*** Records for this task
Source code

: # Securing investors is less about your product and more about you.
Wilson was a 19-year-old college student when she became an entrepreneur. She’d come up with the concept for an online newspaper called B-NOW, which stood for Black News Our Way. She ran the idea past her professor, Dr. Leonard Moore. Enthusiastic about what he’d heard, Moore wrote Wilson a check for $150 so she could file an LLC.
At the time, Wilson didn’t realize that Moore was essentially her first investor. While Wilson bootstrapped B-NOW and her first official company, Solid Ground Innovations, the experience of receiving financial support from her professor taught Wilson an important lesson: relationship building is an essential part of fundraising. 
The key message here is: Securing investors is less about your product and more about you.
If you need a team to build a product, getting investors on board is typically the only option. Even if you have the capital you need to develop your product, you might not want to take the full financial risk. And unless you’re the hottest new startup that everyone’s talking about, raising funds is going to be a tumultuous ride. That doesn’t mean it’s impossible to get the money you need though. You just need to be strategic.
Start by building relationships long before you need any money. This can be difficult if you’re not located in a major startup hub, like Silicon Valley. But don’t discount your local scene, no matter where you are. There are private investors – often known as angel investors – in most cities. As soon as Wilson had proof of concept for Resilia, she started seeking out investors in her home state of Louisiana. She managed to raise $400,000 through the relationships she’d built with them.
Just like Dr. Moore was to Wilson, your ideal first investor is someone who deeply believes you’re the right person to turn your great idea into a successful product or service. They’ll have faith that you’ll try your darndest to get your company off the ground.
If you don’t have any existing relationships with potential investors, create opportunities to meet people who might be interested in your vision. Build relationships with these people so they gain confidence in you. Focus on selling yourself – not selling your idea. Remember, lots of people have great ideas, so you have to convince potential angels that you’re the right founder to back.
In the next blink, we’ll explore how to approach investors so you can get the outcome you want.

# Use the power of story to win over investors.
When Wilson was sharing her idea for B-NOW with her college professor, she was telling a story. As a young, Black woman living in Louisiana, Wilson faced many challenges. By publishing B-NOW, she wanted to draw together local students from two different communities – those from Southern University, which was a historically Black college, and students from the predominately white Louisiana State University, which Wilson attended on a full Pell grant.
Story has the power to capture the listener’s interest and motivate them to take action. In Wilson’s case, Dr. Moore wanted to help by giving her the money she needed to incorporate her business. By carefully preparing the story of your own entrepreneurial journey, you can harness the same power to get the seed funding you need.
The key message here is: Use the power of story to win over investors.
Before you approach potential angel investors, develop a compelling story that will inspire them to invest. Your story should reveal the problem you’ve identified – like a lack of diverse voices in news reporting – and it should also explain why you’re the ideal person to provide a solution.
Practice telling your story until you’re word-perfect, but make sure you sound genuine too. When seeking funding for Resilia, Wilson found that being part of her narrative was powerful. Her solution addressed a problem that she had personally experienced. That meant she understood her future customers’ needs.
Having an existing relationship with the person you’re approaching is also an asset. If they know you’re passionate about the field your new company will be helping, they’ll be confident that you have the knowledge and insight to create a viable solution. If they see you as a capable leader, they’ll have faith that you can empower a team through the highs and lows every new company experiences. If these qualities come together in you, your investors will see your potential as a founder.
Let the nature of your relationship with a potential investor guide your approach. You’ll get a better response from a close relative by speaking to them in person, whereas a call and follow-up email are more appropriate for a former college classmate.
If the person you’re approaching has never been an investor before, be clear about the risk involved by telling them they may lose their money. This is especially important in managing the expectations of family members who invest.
******
| Your goal |
Please rewrite the part that opens with the line containing "# Securing investors" and closes with the line containing "Wilson was a", substituting "digital newspaper" for "online newspaper" and keeping everything else unchanged.

| Task solution |
: # Securing investors is less about your product and more about you.
Wilson was a 19-year-old college student when she became an entrepreneur. She’d come up with the concept for an digital newspaper called B-NOW, which stood for Black News Our Way. She ran the idea past her professor, Dr. Leonard Moore. Enthusiastic about what he’d heard, Moore wrote Wilson a check for $150 so she could file an LLC.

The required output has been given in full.